Look for "seed and bound". I'd be more specific, but never had need to use it.
 
Seed and Boundry only works for surfaces as far as I understand.
I use it quite often for surfaces at least.

I need to create a curve from the edge of a surface.
 
That is basically what I figured it was, but it fails when i do that procedure.
I always just cycled through that list with right clicks.

Any other ideas when the Boundry function fails?
 
Fails? Like pre-highlights/selects nothing?
Always tough to debug blind.

Like: Is this imported surfaces?
 
Fails like when i select the Boundary function from the menu it highlights exactly what i want, but when I try to copy it, it just defaults to the original segment.
It also shows me a longer segment when right clicking through my option, but when i click to select it, it goes away.

My best guess is that its a broken segment due to trash surfaces.
I have found Catia usually handles these better than Creo.

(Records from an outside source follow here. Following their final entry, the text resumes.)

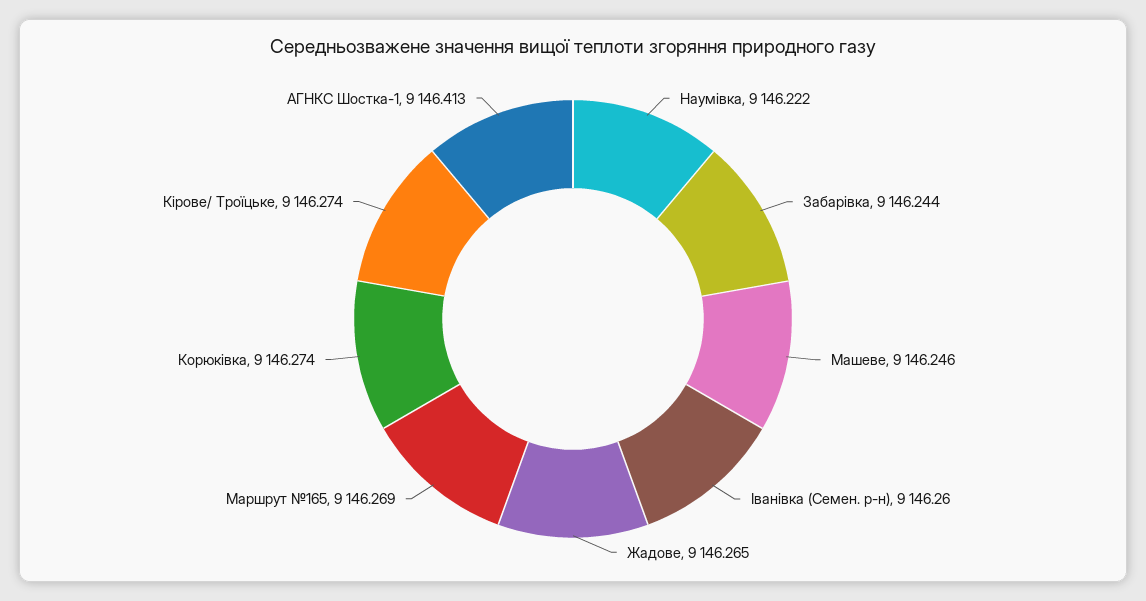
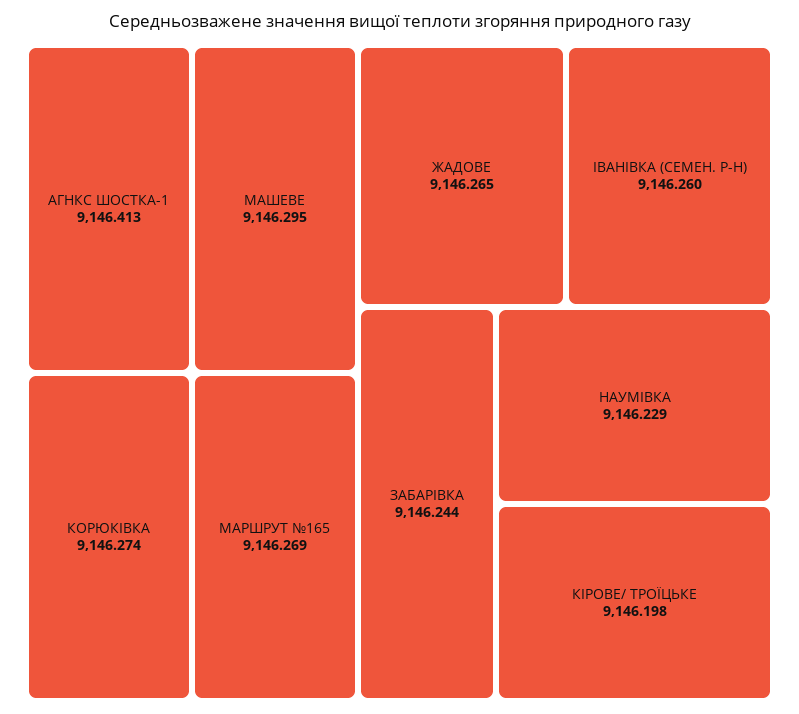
Наумівка: 9146.222 -> 9146.229
Машеве: 9146.246 -> 9146.295
Кірове/ Троїцьке: 9146.274 -> 9146.198

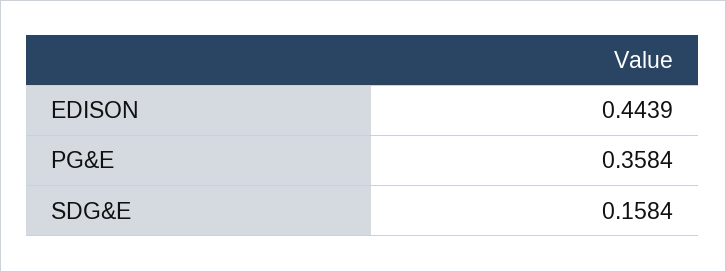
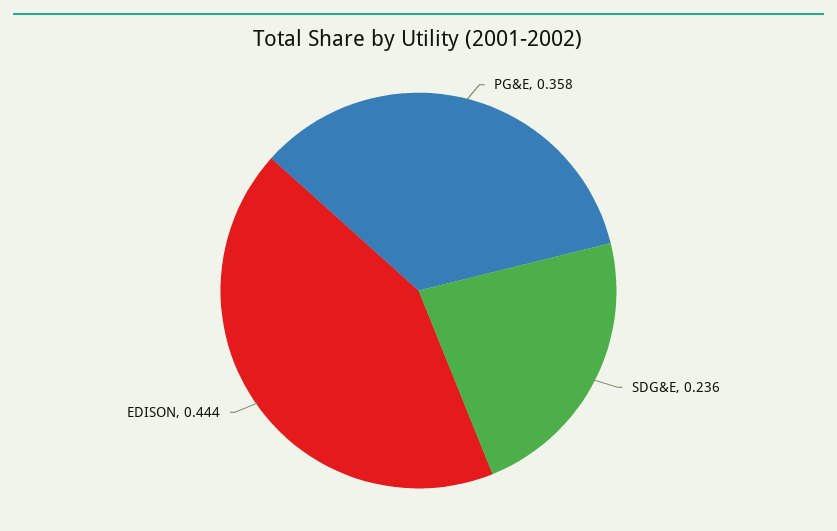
SDG&E: 0.1584 -> 0.236

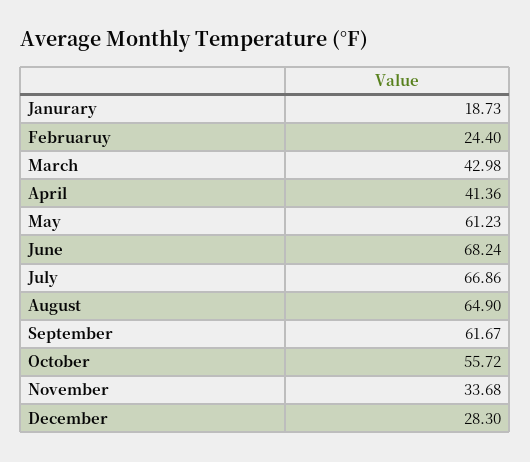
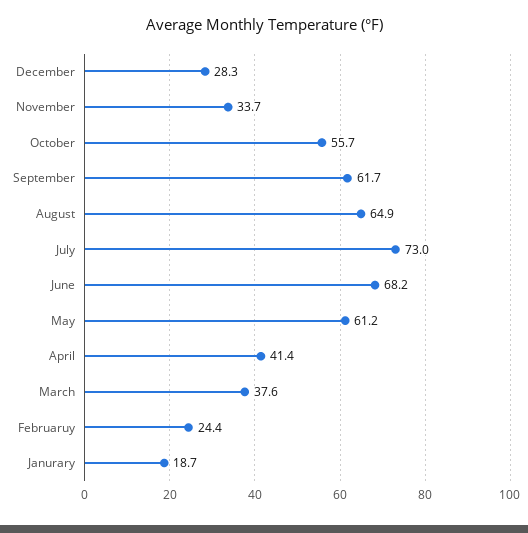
March: 42.98 -> 37.6
July: 66.86 -> 73

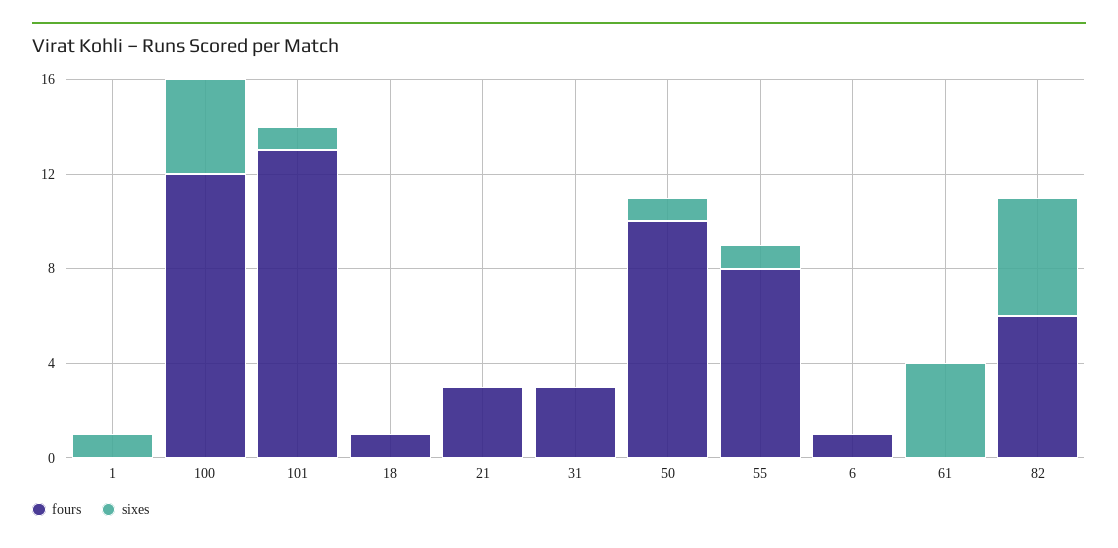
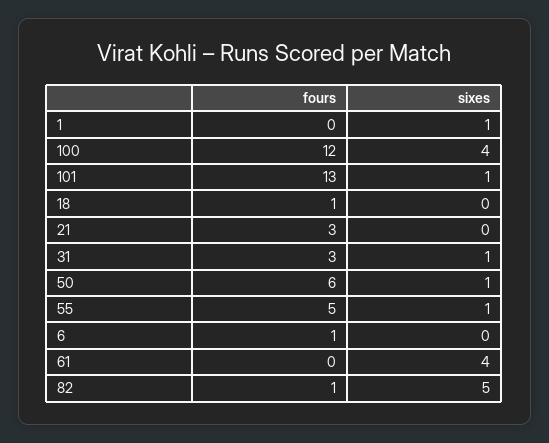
sixes, 31: 0 -> 1
fours, 50: 10 -> 6
fours, 55: 8 -> 5
fours, 82: 6 -> 1

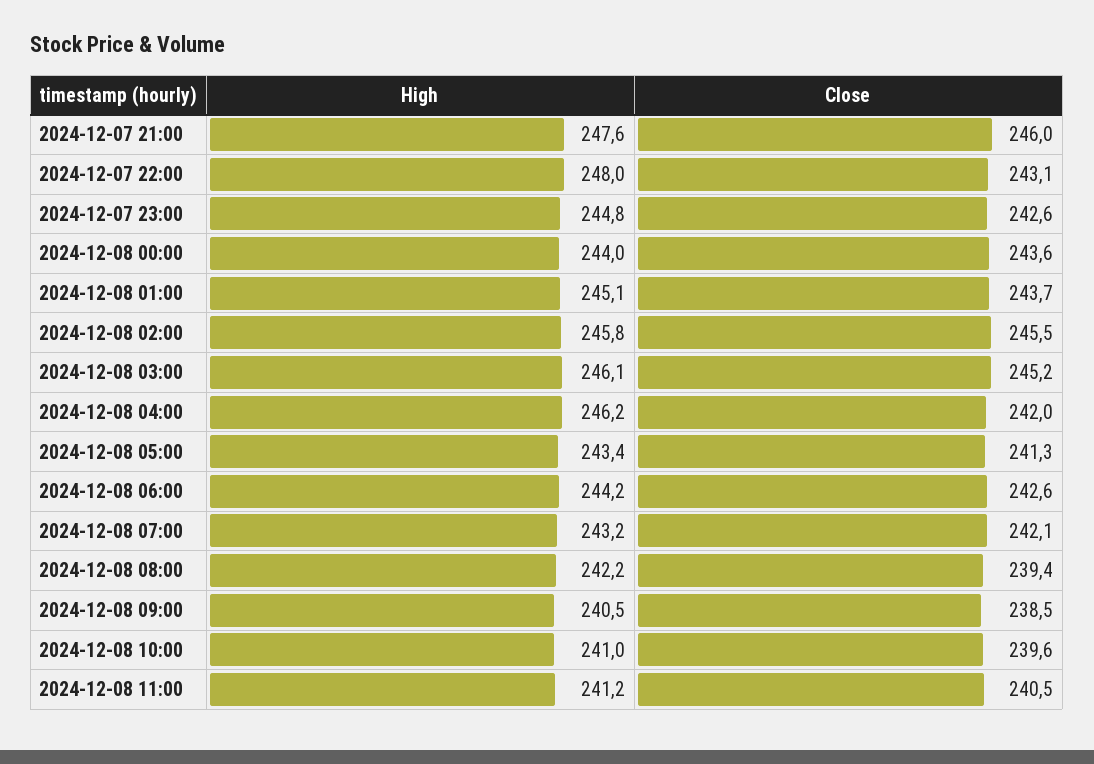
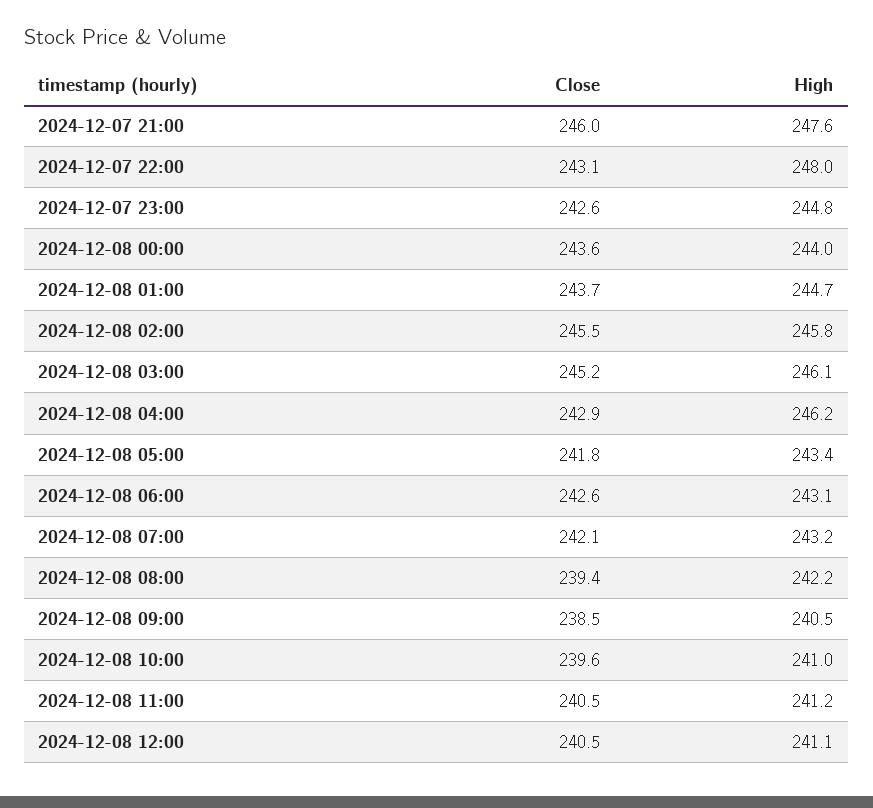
High, 2024-12-08 01:00: 245.1 -> 244.7
Close, 2024-12-08 04:00: 242 -> 242.9
Close, 2024-12-08 05:00: 241.3 -> 241.8
High, 2024-12-08 06:00: 244.2 -> 243.1
Close, 2024-12-08 12:00: none -> 240.5
High, 2024-12-08 12:00: none -> 241.1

Yes, it's an imported part surface that I Seed and Boundary selected to create my mold surface.
 
It's probably why I never ran into problems like that - avoiding imports is key to a happy life. PTC makes vertically integrated products that aren't well suited to cleaning up other CAD system's problems. There are other CAD systems that do that better. CATIA was created when all there was was problem surfaces, so it's no doubt they inherited that, but PTC, well, it's Parametric, not fix-it, and they are in the problem avoidance business.

I'd recommend contacting Bart Brejcha at design-engine.com for some training if you get stuck. This is the sort of thing he deals with all the time.